Please print exactly the lines from the line containing "of squamous cell" through the end of the data, no more, and keep pictures out of the copy.

## Supplied information
# # # # # # #

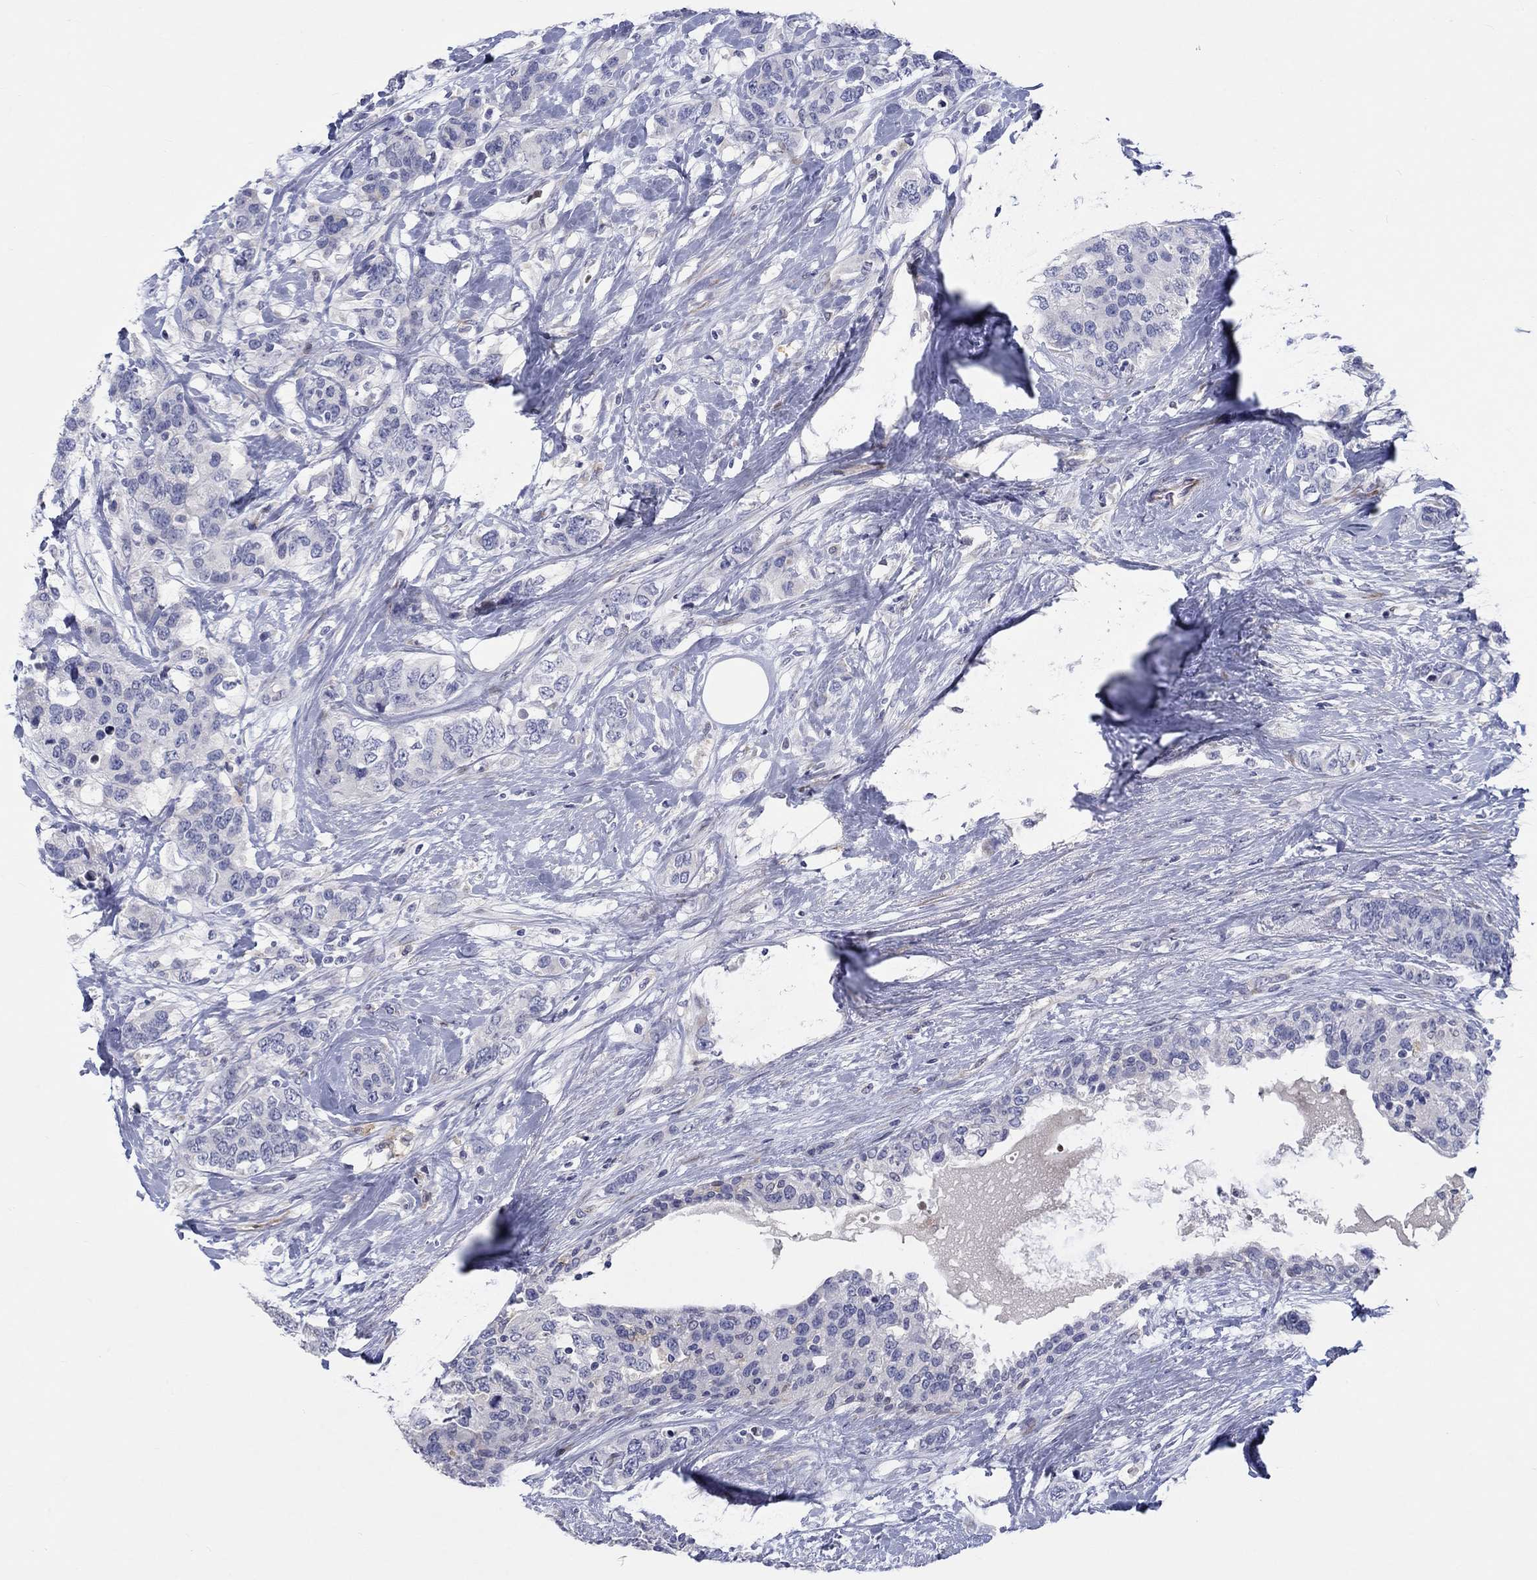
{"staining": {"intensity": "negative", "quantity": "none", "location": "none"}, "tissue": "breast cancer", "cell_type": "Tumor cells", "image_type": "cancer", "snomed": [{"axis": "morphology", "description": "Lobular carcinoma"}, {"axis": "topography", "description": "Breast"}], "caption": "Immunohistochemistry (IHC) of lobular carcinoma (breast) shows no positivity in tumor cells. (DAB immunohistochemistry, high magnification).", "gene": "ARHGAP36", "patient": {"sex": "female", "age": 59}}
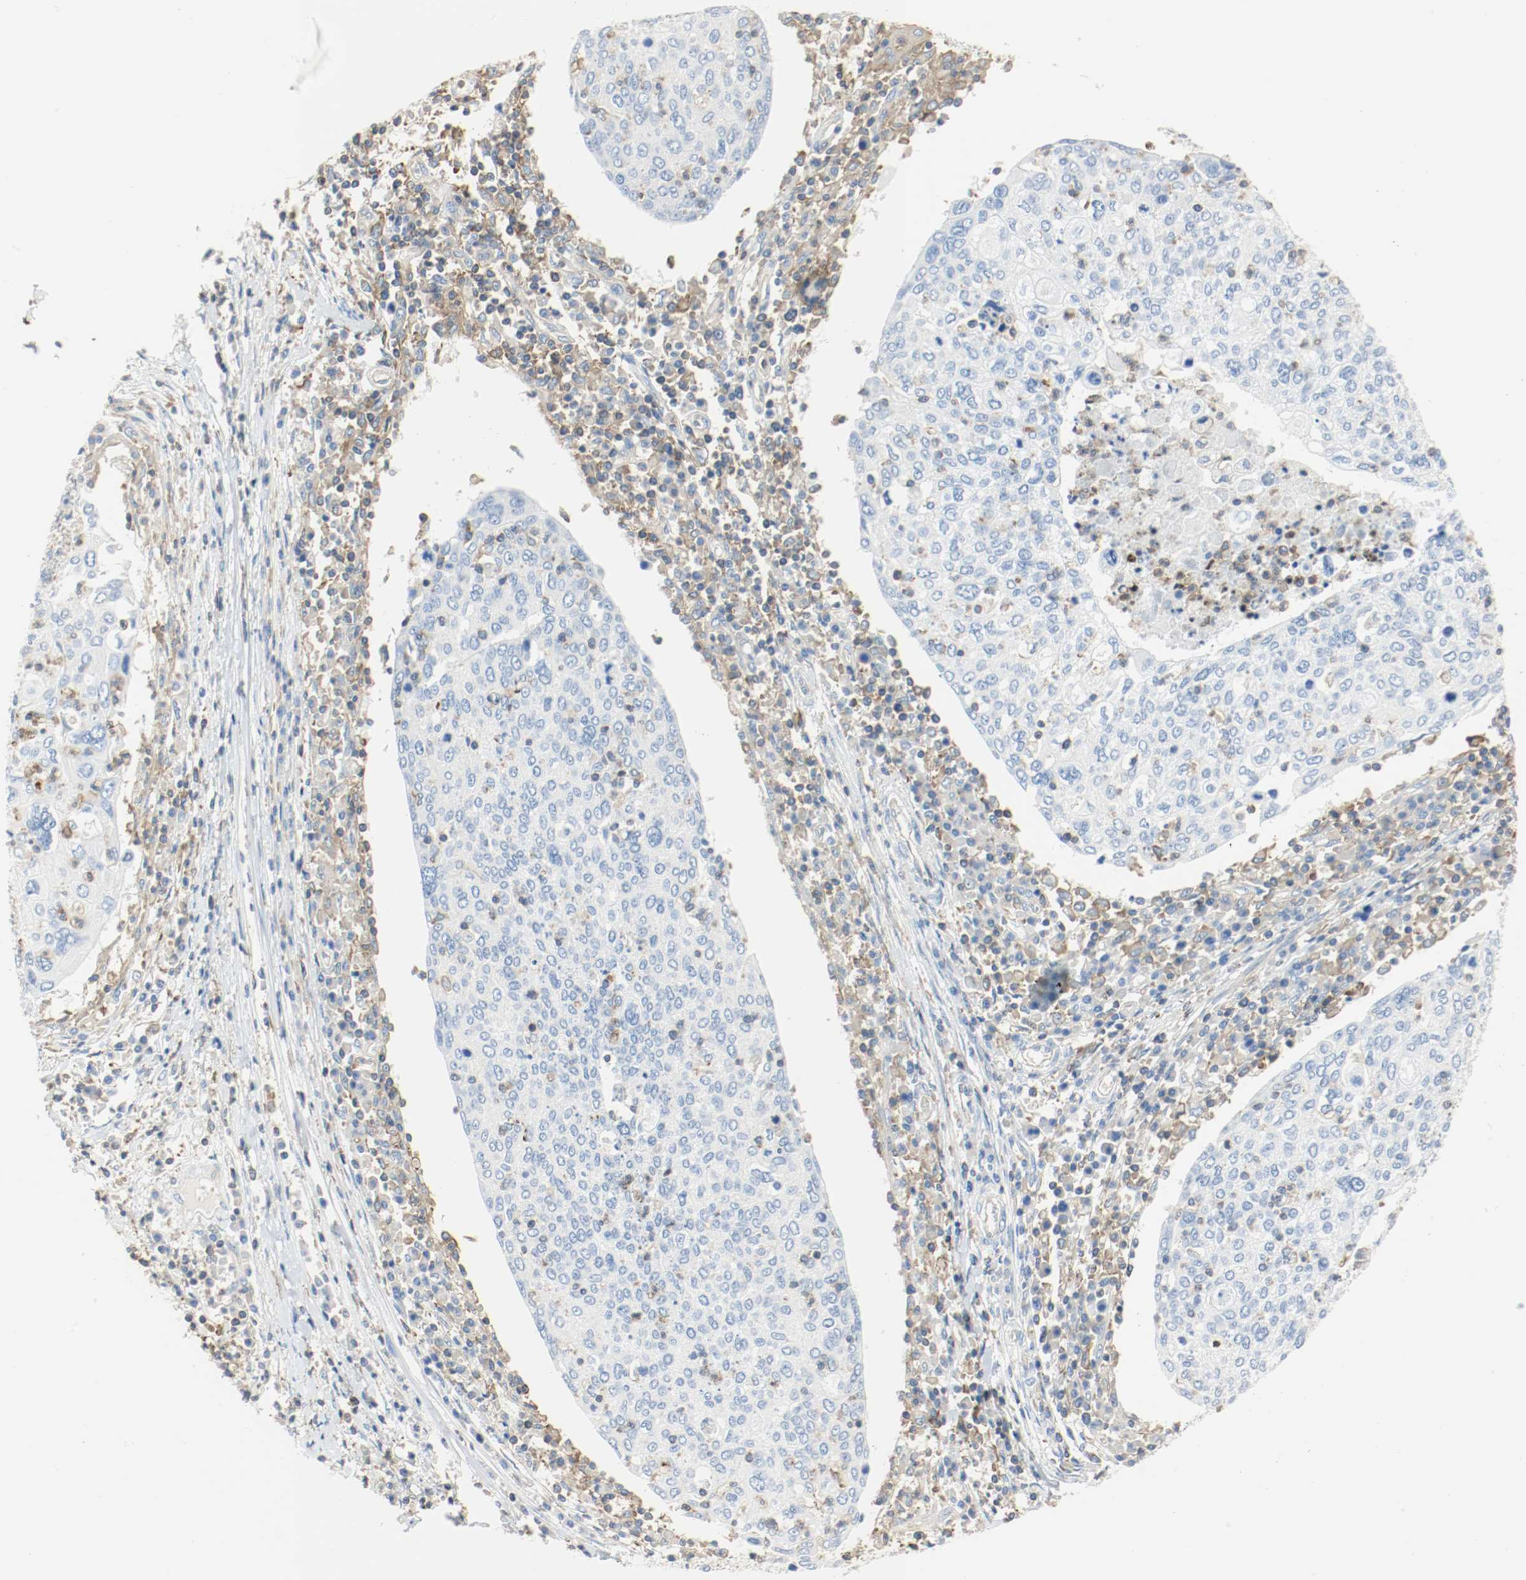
{"staining": {"intensity": "negative", "quantity": "none", "location": "none"}, "tissue": "cervical cancer", "cell_type": "Tumor cells", "image_type": "cancer", "snomed": [{"axis": "morphology", "description": "Squamous cell carcinoma, NOS"}, {"axis": "topography", "description": "Cervix"}], "caption": "Immunohistochemistry of squamous cell carcinoma (cervical) displays no staining in tumor cells.", "gene": "ARPC1B", "patient": {"sex": "female", "age": 40}}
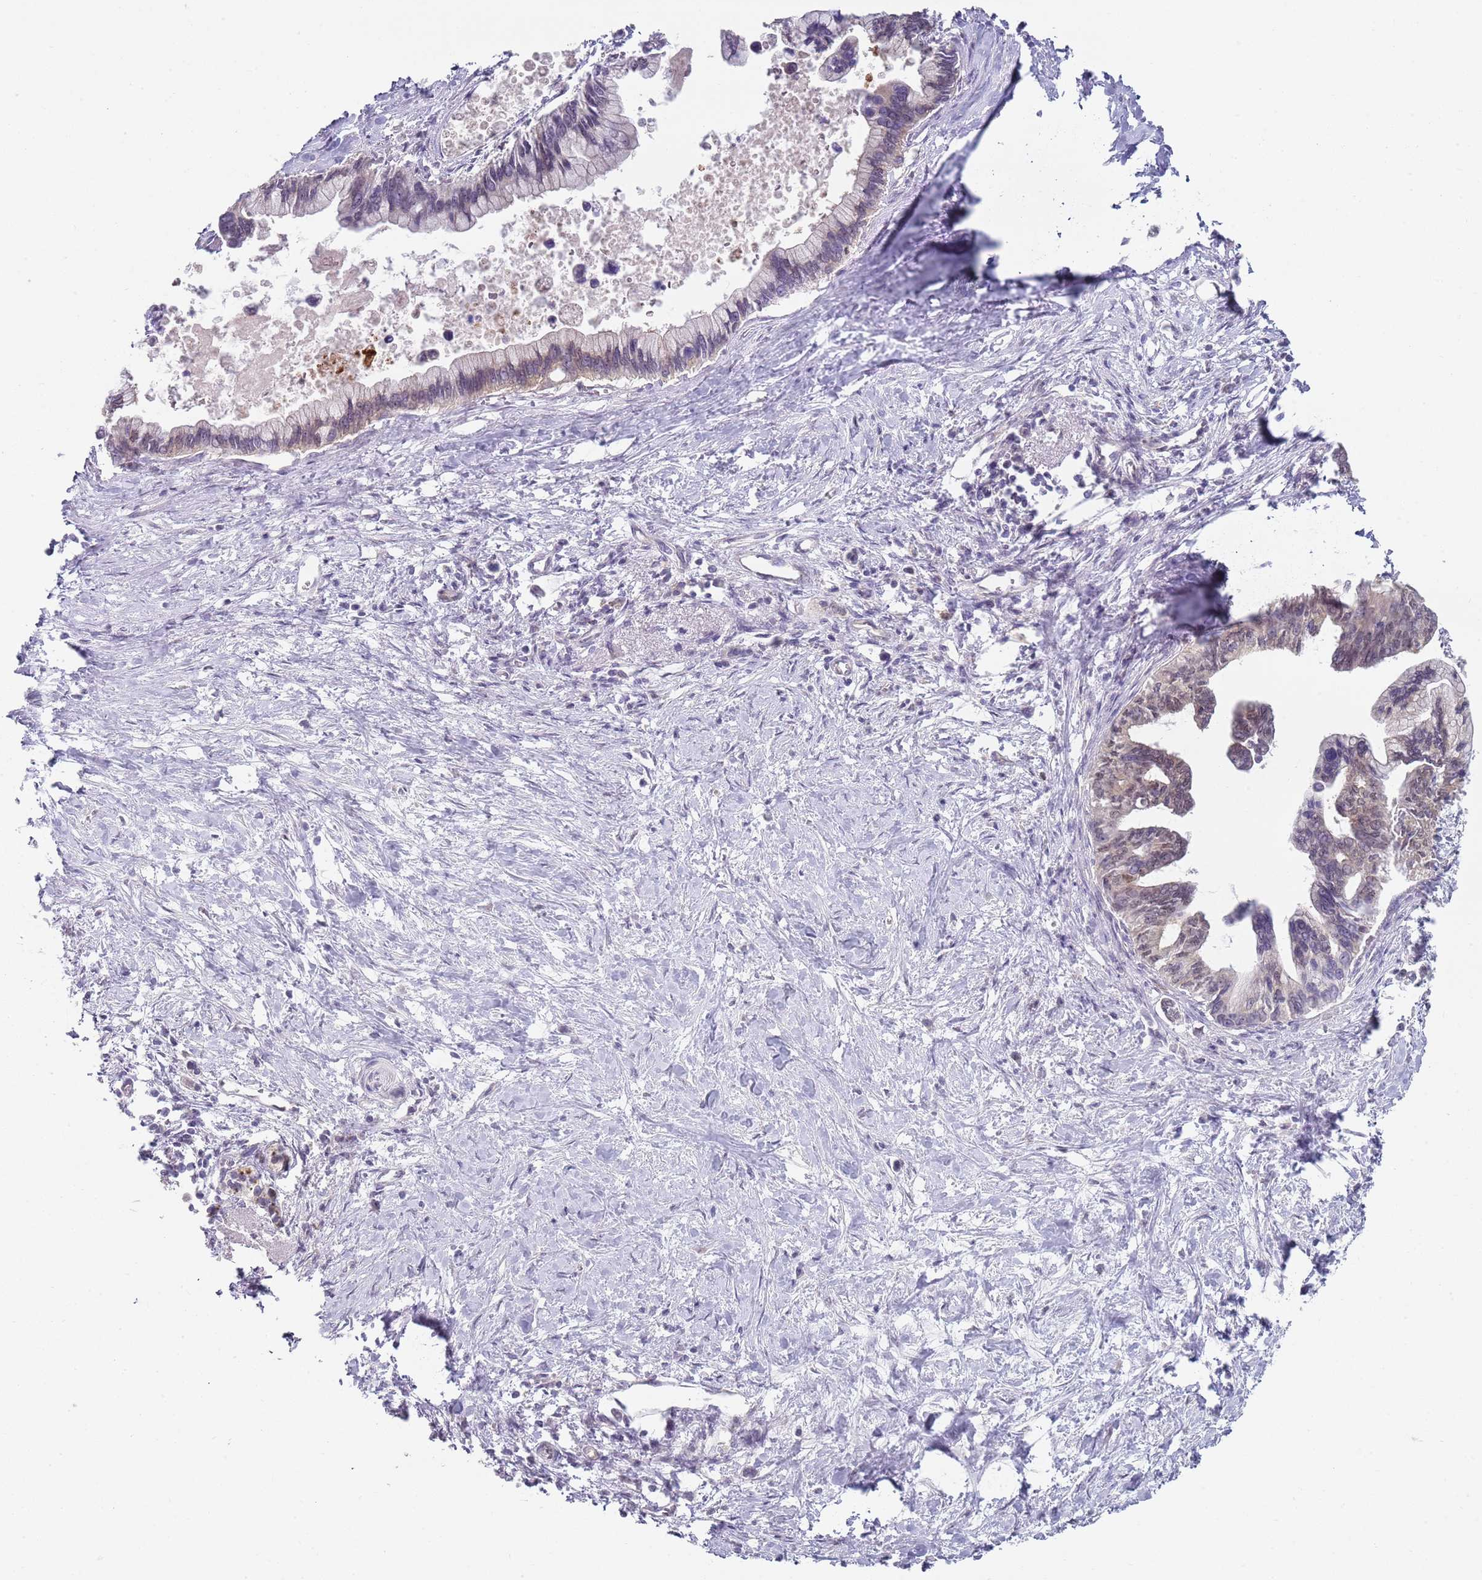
{"staining": {"intensity": "negative", "quantity": "none", "location": "none"}, "tissue": "pancreatic cancer", "cell_type": "Tumor cells", "image_type": "cancer", "snomed": [{"axis": "morphology", "description": "Adenocarcinoma, NOS"}, {"axis": "topography", "description": "Pancreas"}], "caption": "Immunohistochemistry (IHC) of human pancreatic cancer (adenocarcinoma) exhibits no expression in tumor cells. (Immunohistochemistry, brightfield microscopy, high magnification).", "gene": "SMARCAL1", "patient": {"sex": "female", "age": 83}}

# # # # # # #

## Task response
{"staining": {"intensity": "negative", "quantity": "none", "location": "none"}, "tissue": "cervical cancer", "cell_type": "Tumor cells", "image_type": "cancer", "snomed": [{"axis": "morphology", "description": "Squamous cell carcinoma, NOS"}, {"axis": "topography", "description": "Cervix"}], "caption": "Immunohistochemistry of squamous cell carcinoma (cervical) displays no staining in tumor cells.", "gene": "ARPC1B", "patient": {"sex": "female", "age": 40}}
{"staining": {"intensity": "negative", "quantity": "none", "location": "none"}, "tissue": "pancreatic cancer", "cell_type": "Tumor cells", "image_type": "cancer", "snomed": [{"axis": "morphology", "description": "Adenocarcinoma, NOS"}, {"axis": "topography", "description": "Pancreas"}], "caption": "Immunohistochemistry (IHC) of human pancreatic cancer (adenocarcinoma) exhibits no expression in tumor cells. (Immunohistochemistry, brightfield microscopy, high magnification).", "gene": "SMARCAL1", "patient": {"sex": "female", "age": 83}}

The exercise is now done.